Correct Answer:
B. 4
The correct answer is 4. The degree of a polynomial is determined by the highest sum of the exponents of the variables in any single term of the polynomial. First, it's good practice to combine like terms if any exist. In the given polynomial 2x²y² + x²y² + 8x:
- Combine the like terms: 2x²y² + x²y² = 3x²y².
- The simplified polynomial becomes: 3x²y² + 8x.
Now, let's find the sum of the exponents for the variables in each term:
- For the term 3x²y², the exponents of the variables x and y are 2 and 2, respectively.

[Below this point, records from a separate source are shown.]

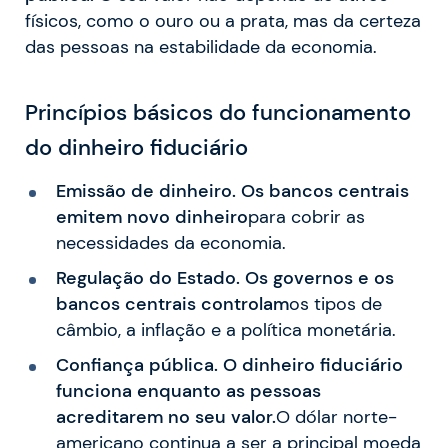
físicos, como o ouro ou a prata, mas da certeza
das pessoas na estabilidade da economia.
Princípios básicos do funcionamento
do dinheiro fiduciário
Emissão de dinheiro. Os bancos centrais
emitem novo dinheiro
para cobrir as
necessidades da economia.
Regulação do Estado. Os governos e os
bancos centrais controlam
os tipos de
câmbio, a inflação e a política monetária.
Confiança pública. O dinheiro fiduciário
funciona enquanto as pessoas
acreditarem no seu valor.
O dólar norte-
americano continua a ser a principal moeda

The sum of these exponents is 2 + 2 = 4.
- For the term 8x, the exponent of the variable x is 1 (since x is x¹). The sum of exponents is 1.
Comparing the sums, the highest sum of exponents is 4. Therefore, the degree of the polynomial is 4.
- Option A, 2, is incorrect. While 2 is an exponent in the first term, it is not the sum of all exponents in that term, nor the highest degree of the polynomial.
- Option C, 7, is incorrect. This might result from incorrectly adding all the exponents in the first term (2+2) and the second term (1) or a misunderstanding of how to combine terms.
- Option D, 12, is incorrect. This value is likely obtained by an erroneous calculation, possibly by multiplying or adding numbers indiscriminately rather than following the rule for determining polynomial degree.